Cette ville métropole composée de trois régions (provinces) et de neuf Moughataa (préfectures), compte plus de trois cents grands marchés et autant de points de ventes. C’est ici, qu’on trouve la plus forte concentration des Ndiayatt en Mauritanie, une source de la Confédération syndicale des travailleurs CGTM les estime à plus de deux cents cinquante mille.
Nouakchott est suivie de près par : Kiffa, Nouadhibou, Nema, Aioun, Rosso, Kaédi, Selibaby, Atar, Zouerate, Tidjikja, Boutilimit, Boghé, Aleg, Maghta Lahjar où les Ndiayatt se comptent, ici aussi, par dizaines ou centaines de milliers. Sans compter enfin les autres villes à effectifs Ndiayatt plus ou moins réduits : Maghama, Rkiz, Bababe,Mbagne, Chinguetti, Nbeika, Duweyrara, Kamour etc.
Selon le dernier recensement général des populations et de l’habitat (RGPH 2013), la population féminine mauritanienne représente 52 % de la population nationale et 20 % parmi elles travaillent dans l’informel. Ces braves femmes participent activement à la lutte contre la pauvreté à travers des petites activités commerciales à forte incidence positive pour les ménages.
Pourtant l’argent que ces braves femmes brassent au quotidien n’est soumis à aucun circuit financier connu et répertorié et leur dynamisme tout comme leur intégrité morale, n’ont jamais été mis à profit.
Ceci s’explique par le fait que l’activité commerciale exercée par les Ndiayatt en Mauritanie n’est soumise à aucune réglementation. Aucun cadre juridique et institutionnel n’est prévu pour codifier cette activité afin de lui permettre d’apporter une plus-value à l’économie nationale.

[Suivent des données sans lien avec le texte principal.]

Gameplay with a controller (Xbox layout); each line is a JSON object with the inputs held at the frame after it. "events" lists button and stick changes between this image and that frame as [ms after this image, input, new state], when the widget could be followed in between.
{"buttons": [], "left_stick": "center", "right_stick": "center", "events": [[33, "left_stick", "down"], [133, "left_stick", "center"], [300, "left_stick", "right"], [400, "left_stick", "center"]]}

« Cette activité gagnerait à être réorganisée afin de créer les conditions d’un véritable développement économique en Mauritanie » indique Sidi Mohamed Ould Abdel Jelil coordinateur régional de la confédération syndicale CGTM au Tagant.
Ould Abdel Jelil ne cache pas son amertume face à ce qu’il qualifie de négligence des pouvoirs publics vis-à-vis de ce secteur qui n’a jamais bénéficié d’appui, fustigeant, par la même occasion, l’absence de toute implication de cette frange sociale dans les programmes nationaux de développement.
« Avec nos modestes moyens, nous essayons, tant soit peu, d’apporter un soutien à ces femmes. Nous venons de les organiser en coopératives et de mettre à leur disposition des sommes modestes pour appuyer leurs activités. A Tidjikja , par exemple, nous avons attribué 300 .000 UM et une machine à coudre à un groupe de femmes Ndiayatt et d’ici peu nous ciblerons un autre groupe pour lui faire bénéficier d’un appui similaire. Nous sommes conscients de la modestie de ces appuis et leur impact très limité. En réalité, c’est à l’Etat mauritanien de s’impliquer dans ce secteur pour le développer parce que lui seul en a les moyens » indique-t-il.
Enfin, la réglementation du commerce des Ndiayatt aurait également un impact positif sur la préservation de la santé publique. La traçabilité des produits proposés à la vente par ces Ndiayatt est vivement souhaitée par les consommateurs qui deviennent, de plus en plus, exigeants, suite aux nombreux scandales liés à la vente de la viande d’âne impropre à la consommation en Mauritanie et à la saisie régulière des produits périmés.